I was debating whether they justified Article status in their own right?


(Andrew Downing) #16

Brendan,
I agree with your position.
I will be available this evening to work on the investigation as you requested.

… AndrewD…


(Jack Coulter) #17

Just echoing the sentiments of the previous posts here; this seems like an entirely appropriate use of article 5.2(2) - no protest against the proposed amendment from me.


(Brendan Molloy) #18

A simple explainer of the legislation has appeared:


(Tim Challis) #19

May I ask what I fear will turn out to be a dopey question: doesn’t the fact this Bill has passed in the Senate before being presented to the House completely violate rules of presentation?

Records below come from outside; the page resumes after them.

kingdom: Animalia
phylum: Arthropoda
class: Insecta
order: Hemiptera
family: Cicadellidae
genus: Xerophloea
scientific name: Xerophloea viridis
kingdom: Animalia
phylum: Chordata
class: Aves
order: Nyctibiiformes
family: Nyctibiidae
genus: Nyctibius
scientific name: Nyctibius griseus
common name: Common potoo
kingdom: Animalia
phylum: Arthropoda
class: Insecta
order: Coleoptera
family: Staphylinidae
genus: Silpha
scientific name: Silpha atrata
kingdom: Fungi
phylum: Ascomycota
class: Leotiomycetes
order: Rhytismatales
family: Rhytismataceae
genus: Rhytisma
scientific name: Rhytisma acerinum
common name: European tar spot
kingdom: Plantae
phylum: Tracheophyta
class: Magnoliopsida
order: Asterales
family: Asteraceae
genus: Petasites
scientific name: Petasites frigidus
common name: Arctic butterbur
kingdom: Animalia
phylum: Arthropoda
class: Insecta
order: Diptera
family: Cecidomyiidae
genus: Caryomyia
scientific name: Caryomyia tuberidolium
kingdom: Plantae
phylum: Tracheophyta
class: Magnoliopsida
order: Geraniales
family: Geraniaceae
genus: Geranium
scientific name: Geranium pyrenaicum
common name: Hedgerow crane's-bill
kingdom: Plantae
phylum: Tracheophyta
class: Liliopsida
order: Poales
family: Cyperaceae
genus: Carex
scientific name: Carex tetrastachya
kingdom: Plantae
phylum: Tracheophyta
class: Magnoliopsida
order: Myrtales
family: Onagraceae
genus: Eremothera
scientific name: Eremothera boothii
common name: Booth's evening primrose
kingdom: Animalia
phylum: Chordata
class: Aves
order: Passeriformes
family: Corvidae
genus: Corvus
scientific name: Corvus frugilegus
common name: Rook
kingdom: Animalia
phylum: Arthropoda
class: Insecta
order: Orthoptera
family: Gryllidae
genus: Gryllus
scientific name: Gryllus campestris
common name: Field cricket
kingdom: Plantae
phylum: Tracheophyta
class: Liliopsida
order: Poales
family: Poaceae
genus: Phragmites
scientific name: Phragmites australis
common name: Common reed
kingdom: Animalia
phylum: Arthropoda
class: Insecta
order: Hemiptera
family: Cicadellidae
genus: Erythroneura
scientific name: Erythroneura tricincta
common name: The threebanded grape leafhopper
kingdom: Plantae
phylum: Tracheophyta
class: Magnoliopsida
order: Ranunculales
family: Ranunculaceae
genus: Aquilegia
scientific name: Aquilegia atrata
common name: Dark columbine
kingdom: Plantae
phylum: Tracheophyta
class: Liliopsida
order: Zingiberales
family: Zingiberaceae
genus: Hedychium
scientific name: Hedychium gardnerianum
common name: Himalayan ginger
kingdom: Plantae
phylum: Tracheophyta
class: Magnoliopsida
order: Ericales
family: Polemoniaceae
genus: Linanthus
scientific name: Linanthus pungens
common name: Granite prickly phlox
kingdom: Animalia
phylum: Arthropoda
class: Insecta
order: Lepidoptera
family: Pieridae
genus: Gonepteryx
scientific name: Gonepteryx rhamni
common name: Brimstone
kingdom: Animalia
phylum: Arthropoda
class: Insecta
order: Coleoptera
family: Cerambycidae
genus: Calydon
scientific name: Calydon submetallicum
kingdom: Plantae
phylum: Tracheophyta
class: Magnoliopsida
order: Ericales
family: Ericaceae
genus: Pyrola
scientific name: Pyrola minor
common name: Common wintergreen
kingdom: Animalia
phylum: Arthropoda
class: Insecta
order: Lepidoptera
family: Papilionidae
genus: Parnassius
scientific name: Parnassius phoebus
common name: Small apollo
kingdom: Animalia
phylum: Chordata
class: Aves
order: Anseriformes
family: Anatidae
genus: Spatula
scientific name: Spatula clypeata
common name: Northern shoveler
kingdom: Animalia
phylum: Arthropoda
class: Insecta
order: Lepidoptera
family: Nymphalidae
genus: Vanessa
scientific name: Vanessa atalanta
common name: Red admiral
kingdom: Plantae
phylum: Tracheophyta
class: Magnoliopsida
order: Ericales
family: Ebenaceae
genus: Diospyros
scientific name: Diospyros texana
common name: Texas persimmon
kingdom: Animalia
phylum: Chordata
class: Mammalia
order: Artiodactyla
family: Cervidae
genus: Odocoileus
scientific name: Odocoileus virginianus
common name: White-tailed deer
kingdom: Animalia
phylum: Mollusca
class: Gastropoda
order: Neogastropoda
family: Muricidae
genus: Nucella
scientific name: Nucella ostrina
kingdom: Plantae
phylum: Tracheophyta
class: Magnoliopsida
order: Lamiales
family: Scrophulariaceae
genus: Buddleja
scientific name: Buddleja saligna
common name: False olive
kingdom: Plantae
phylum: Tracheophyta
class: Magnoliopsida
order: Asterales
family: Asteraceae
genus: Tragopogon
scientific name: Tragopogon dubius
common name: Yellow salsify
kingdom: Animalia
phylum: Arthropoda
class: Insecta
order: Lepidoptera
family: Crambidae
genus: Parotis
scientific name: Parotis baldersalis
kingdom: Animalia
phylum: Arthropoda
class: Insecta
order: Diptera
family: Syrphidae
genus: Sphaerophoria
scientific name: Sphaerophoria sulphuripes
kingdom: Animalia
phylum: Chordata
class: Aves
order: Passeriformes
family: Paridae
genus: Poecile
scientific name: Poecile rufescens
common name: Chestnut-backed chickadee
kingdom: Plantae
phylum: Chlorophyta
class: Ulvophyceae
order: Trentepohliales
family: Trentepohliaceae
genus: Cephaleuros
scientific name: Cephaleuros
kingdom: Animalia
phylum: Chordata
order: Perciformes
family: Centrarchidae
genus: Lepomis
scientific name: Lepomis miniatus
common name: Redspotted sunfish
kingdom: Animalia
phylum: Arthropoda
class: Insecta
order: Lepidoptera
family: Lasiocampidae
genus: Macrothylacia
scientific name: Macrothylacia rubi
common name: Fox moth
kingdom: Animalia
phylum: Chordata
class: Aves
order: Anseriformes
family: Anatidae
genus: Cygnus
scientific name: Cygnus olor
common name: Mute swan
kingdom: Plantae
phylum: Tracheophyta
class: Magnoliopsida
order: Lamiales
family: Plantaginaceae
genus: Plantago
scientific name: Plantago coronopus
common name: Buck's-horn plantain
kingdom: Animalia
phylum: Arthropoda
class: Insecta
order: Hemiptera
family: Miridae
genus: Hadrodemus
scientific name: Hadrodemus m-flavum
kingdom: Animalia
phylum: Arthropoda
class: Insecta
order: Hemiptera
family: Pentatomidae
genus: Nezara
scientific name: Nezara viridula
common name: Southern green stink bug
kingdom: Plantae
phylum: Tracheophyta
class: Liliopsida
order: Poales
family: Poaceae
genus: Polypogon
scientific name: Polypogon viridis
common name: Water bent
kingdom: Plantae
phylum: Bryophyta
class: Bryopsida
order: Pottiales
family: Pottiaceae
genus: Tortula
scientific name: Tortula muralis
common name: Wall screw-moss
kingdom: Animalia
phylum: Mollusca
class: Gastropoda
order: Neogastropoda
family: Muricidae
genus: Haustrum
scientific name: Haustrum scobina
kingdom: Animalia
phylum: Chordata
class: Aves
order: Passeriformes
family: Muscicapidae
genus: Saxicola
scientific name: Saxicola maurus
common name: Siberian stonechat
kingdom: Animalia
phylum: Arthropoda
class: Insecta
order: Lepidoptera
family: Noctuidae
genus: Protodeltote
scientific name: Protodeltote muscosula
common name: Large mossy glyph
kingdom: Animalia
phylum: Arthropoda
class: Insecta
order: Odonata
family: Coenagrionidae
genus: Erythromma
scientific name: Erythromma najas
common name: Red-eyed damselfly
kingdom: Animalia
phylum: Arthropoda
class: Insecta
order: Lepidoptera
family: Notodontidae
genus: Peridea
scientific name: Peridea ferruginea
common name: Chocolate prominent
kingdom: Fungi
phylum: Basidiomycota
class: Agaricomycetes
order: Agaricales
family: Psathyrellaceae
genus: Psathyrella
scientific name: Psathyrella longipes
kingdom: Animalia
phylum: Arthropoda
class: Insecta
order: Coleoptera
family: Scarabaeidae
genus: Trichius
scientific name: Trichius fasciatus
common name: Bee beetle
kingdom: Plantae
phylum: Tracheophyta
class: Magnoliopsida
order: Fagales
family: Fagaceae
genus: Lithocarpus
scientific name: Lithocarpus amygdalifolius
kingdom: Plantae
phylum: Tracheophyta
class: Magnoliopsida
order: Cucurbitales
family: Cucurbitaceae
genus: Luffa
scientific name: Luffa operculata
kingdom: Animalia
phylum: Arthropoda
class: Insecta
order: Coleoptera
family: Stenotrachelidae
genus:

Rules of Presentation for bills in Parliament
(Mark) #21

I support this & wonder if we shouldn’t just seek to repeal the bill in entirety. Is there anything in it worth salvaging?


(Brendan Molloy) #22

I don’t know hence why I took the safe option with the wording. The Congress can look to improving it.


(Rebecca) #23

I am in full support of repealing the new legislation AND reviewing the existing legislation as to it’s effectiveness and need. I think legislation we had was far too broad and that there are FAR better ways to manage the potential for extremism than harassing people (yes I’m looking at you ASIO).

Also this: http://www.theguardian.com/commentisfree/cartoon/2014/sep/26/firstdog-eggplants


(Chris Jones) #25

Brendan, I do agree that the wording could probably be improved, but only slightly.

Also, I propose we go one step more and come up with a proposal of the specifics that we would like to see removed/repealed from the amendment.

Obviously, it would be great to have the entire bill repealed, but we have to be realistic and take a relaistic apporach to this. Hence, a proposal of repeal points might be the way to go.


(Brendan Molloy) #26

The following motion was put by me to the National Council today via email as per By-law 2014-01:

The National Council exercises their privileges under Article 5.2(2) of the Party Constitution to amend the Civil Liberties policy to include the following line under the section entitled “Remove existing laws which unduly restrict privacy, speech, expression and access to information”:

  • Repeal the aspects of the National Security Legislation Amendment Bill (No.1) 2014 that have an unjustifiable impact on civil liberties, due process and the rule of law.

All members of the National Council voted aye except for Ben, who has not yet responded to the email. The motion is considered to have carried, and as per the requirements of the by-law, will be included in the minutes of the next National Council meeting, which is scheduled to next occur on Thursday, 2 October.

I look forward to the members and Policy Development Committee considering these issues in significantly more detail and putting forward relevant amendments for the next National Congress. If you have any suggestions, I recommend creating a new topic under the ‘policy’ category.